As Maud tells Edward, “he did some things he shouldn’t have”, which will come as no surprise to anyone who’s read Fiona MacCarthy’s 1989 biography, which revealed the extent of his sexual experimentation (including incest and bestiality) to a stunned world that had previously held him as an eccentric but justly lauded artist-craftsman-guru.
The Perfect Capital takes its interest in Gill’s artistic theories seriously. It is designed according to the specifications of his An Essay on Typography (discussed in a previous post here): with wide margins, and the text unjustified to the right (ragged right, as it’s known), set in Gill’s Joanna, and with a plain title page, eschewing what Gill calls “showing off”.

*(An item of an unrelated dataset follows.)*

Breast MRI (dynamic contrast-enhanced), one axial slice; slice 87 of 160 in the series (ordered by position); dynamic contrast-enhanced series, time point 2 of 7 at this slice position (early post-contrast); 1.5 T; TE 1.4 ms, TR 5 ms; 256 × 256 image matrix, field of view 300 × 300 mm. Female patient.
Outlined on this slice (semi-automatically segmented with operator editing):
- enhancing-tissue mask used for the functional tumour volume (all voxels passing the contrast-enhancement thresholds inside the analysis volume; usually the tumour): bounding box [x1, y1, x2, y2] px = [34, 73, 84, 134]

The copyright page is at the back, and the book as a whole is given an austere and classical-looking type-only paper cover, with a translucent vellum dust-jacket, while the spine is stitched and left uncovered – as was Canongate’s hardback edition of Ruth Ozeki’s A Tale for the Time Being (see my post here).
The result is a book that is delightful to hold, but delicate also: it is clearly a book that could be damaged, that calls for as much care and attention from its reader as it received from its creators. And what’s even more surprising about this is that The Perfect Capital comes from Acorn Independent Press, a self-publishing company – not a part of the market you’d necessarily look to first for excellent in design and production.
It is, as the title of this lovely short film showing it coming into being suggests, a “very physical book”.